→ FRAGMENTO
Compartir

El inicio de este año, no solo marca el comienzo de una nueva década, sino que, la humanidad estará iniciado el camino hacia una nueva era en materia económica, social y tecnológica.

Si bien el 2020 será un año marcado por diferentes escenarios complejos como el cambio climático, guerra comercial, la recesión económica mundial y la redefinición de la geopolítica global, enmarcada por el conflicto actual entre Estados Unidos e Irán.

Estos en mi opinión, serán los cuatro grandes temas que definirán la agenda de los años por venir. Y México, estará inmerso en estos escenarios tal como lo fue la evidente y apremiante aprobación del T-MEC por parte del senado de los Estados Unidos. Por lo que este hecho, será crucial para que la economía mexicana retome la senda del crecimiento.

México y la 4T

Con un plan de inversión en infraestructura por 859 mil millones de pesos para 2020, acción con la que apuesta a recuperar el crecimiento y los empleos perdidos durante 2019. De conjugarse positivamente ambos escenarios, el año que inicia, podría redituar en un contexto económico más positivo que el anterior.

No obstante, el gobierno federal deberá enfrentar la aún prevaleciente incertidumbre que impera entre buena parte del sector empresarial, pues los empresarios, todavía no encuentran condiciones para reiniciar las inversiones y retomar los proyectos detenidos el año anterior. Y en los que la Industria de reuniones fue arrastrado al igual que otros sectores.

→ EJERCICIOS PROPUESTOS
(1) Conteste estas preguntas sobre el fragmento acerca de la economía en 2020:
(a) ¿Qué conflicto enmarca la redefinición de la geopolítica global?
(b) ¿Qué aprobación del senado de los Estados Unidos se menciona como crucial para la economía mexicana?
(c) ¿A cuánto asciende el plan de inversión en infraestructura para 2020?
(2) Prosiga el fragmento sobre las perspectivas económicas de 2020 a partir de su última oración.

→ DATOS DISPONIBLES

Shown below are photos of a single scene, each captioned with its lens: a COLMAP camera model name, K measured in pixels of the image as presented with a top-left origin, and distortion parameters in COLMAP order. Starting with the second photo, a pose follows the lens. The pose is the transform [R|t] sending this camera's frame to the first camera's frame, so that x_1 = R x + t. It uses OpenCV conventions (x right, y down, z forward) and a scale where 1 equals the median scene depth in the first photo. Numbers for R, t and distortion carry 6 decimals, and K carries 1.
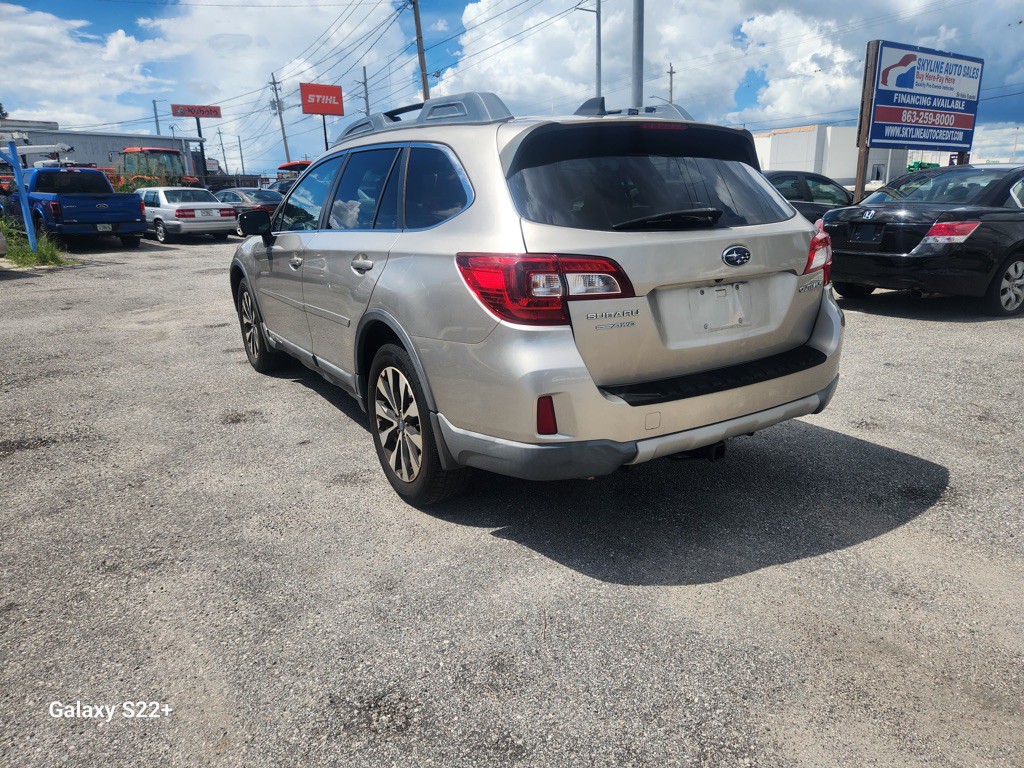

→ RESPUESTAS POR TAREA
(1)
(a) El conflicto actual entre Estados Unidos e Irán.
(b) La aprobación del T-MEC.
(c) A 859 mil millones de pesos.

(2)
En materia macro económica, considero, el gobierno de López Obrador, parece tener controladas las variables más importantes como la inflación, tipo de cambio y gasto público, este último, pese a que la recaudación tributaria apunta a que será menor a la esperada.

Aún así, la política de austeridad implementada por esta administración, le dará elementos al gobierno para evitar un sobre endeudamiento o incremento del déficit en cuenta pública. Dicho esto, el principal objetivo para este año, será recuperar el crecimiento económico, que de acuerdo con pronósticos del Fondo Monetario Internacional y del Banco de México, prevén que el PIB rondará entre 1 y 1.5% para este 2020.

México y el sector empresarial.

Sin embargo, el panorama cambia cuando observamos la economía interna, en donde las pequeñas y medianas empresas, están contraídas, pues este universo de negocios, que se encontraba conformado por un gran número de proveedores del gobierno, que luego de un año de reducción del presupuesto y combate a la corrupción, terminaron por impactar su actividad económica que reditúo en la cancelación de proyectos y pérdida de empleos.

El panorama para estas empresas es más complejo, pues no solo deberán lidiar con la reducción de la actividad económica del gobierno y el de su sector particular, también enfrentarán en mayor desventaja, las medidas fiscales y administrativas que han entrado en vigor y que de inicio, les generará mayores costos operativos.

Tendencias y tensiones

Y es que las empresas, tendrán que adaptarse a los nuevos contextos no solo de sus mercados internos, si no del entorno global, pues tanto medio ambiente como tecnología serán dos de los aspectos que definirán el rumbo de los negocios en la siguiente década.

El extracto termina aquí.